World-Building, Art & Sound
A Pixelated Playground
Epic Inventor’s 2D side-scrolling biomes blend fantasy and sci-fi, with lush surface forests giving way to barren dungeons. The pixel art is charmingly crude, evoking the DIY ethos of early-2000s Flash games. However, environmental variety is limited, and dungeon layouts grow repetitive due to reused tilesets.
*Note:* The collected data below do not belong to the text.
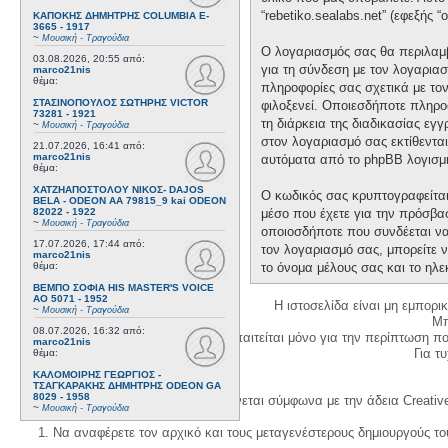
“rebetiko.sealabs.net” (εφεξής 
ΚΑΠΟΚΗΣ ΔΗΜΗΤΡΗΣ COLUMBIA E-
3665 - 1917
~
Μουσική - Τραγούδια
Ο λογαριασμός σας θα περιλαμβ
03.08.2026, 20:55
από:
για τη σύνδεση με τον λογαριασ
marco21nis
θέμα:
πληροφορίες σας σχετικά με το
ΣΤΑΣΙΝΟΠΟΥΛΟΣ ΣΩΤΗΡΗΣ VICTOR
φιλοξενεί. Οποιεσδήποτε πληροφ
73281 - 1921
τη διάρκεια της διαδικασίας εγ
~
Μουσική - Τραγούδια
στον λογαριασμό σας εκτίθεντα
21.07.2026, 16:41
από:
marco21nis
αυτόματα από το phpBB λογισμι
θέμα:
ΧΑΤΖΗΑΠΟΣΤΟΛΟΥ ΝΙΚΟΣ- DAJOS
Ο κωδικός σας κρυπτογραφείται 
BELA - ODEON AA 79815_9 kai ODEON
82022 - 1922
μέσο που έχετε για την πρόσβα
~
Μουσική - Τραγούδια
οποιοσδήποτε που συνδέεται να 
17.07.2026, 17:44
από:
τον λογαριασμό σας, μπορείτε ν
marco21nis
θέμα:
το όνομα μέλους σας και το ηλε
ΒΕΜΠΟ ΣΟΦΙΑ HIS MASTER'S VOICE
AO 5071 - 1952
Η ιστοσελίδα είναι μη εμπορι
~
Μουσική - Τραγούδια
Μπ
08.07.2026, 16:32
από:
Η δημιουργία λογαριασμού απαιτείται μόνο για την περίπτωση π
marco21nis
Για τυχ
θέμα:
ΚΑΛΟΜΟΙΡΗΣ ΓΕΩΡΓΙΟΣ -
ΤΣΑΓΚΑΡΑΚΗΣ ΔΗΜΗΤΡΗΣ ODEON GA
8029 - 1958
Η χρήση του υλικού της σελίδας γίνεται σύμφωνα με την άδεια Creativ
~
Μουσική - Τραγούδια
1. Να αναφέρετε τον αρχικό και τους μεταγενέστερους δημιουργούς τ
Sound Design: Functional but Forgettable
The game’s audio is serviceable, with generic combat noises and ambient tracks that lack memorability. Sound cues for resource collection or enemy alerts serve their purpose but contribute little to immersion.
Reception & Legacy
A Cult Following
Upon release, Epic Inventor garnered praise from players for its genre-blending ambition. IndieDB reviewers rated it 8.6/10, with highlights including the “AWESOME!!!” crafting system and the joy of flight via propeller packs (zurprize, 2011). However, the lack of critical coverage and marketing relegated it to obscurity.
Influence and Limitations
While Epic Inventor never achieved mainstream influence, its fusion of crafting, base-building, and side-scrolling action foreshadowed later titles like Starbound (2016) and Factorio (2016). Its biggest legacy lies in proving that small teams could experiment with systemic gameplay—even if technical and design flaws held it back from greatness.
Conclusion
Epic Inventor is a fascinating time capsule of indie experimentation. Its janky combat and clunky UI prevent it from standing alongside genre titans, but its inventive crafting systems and earnest charm remain compelling. For players willing to overlook its rough edges, the game offers a rewarding sandbox steeped in the joy of creation. As a precursor to the survival-crafting renaissance, Epic Inventor deserves recognition as a flawed but ambitious pioneer—a testament to the creativity bubbling beneath the industry’s surface.
Final Verdict: A hidden gem for patient tinkerers, but a missed opportunity for broader appeal.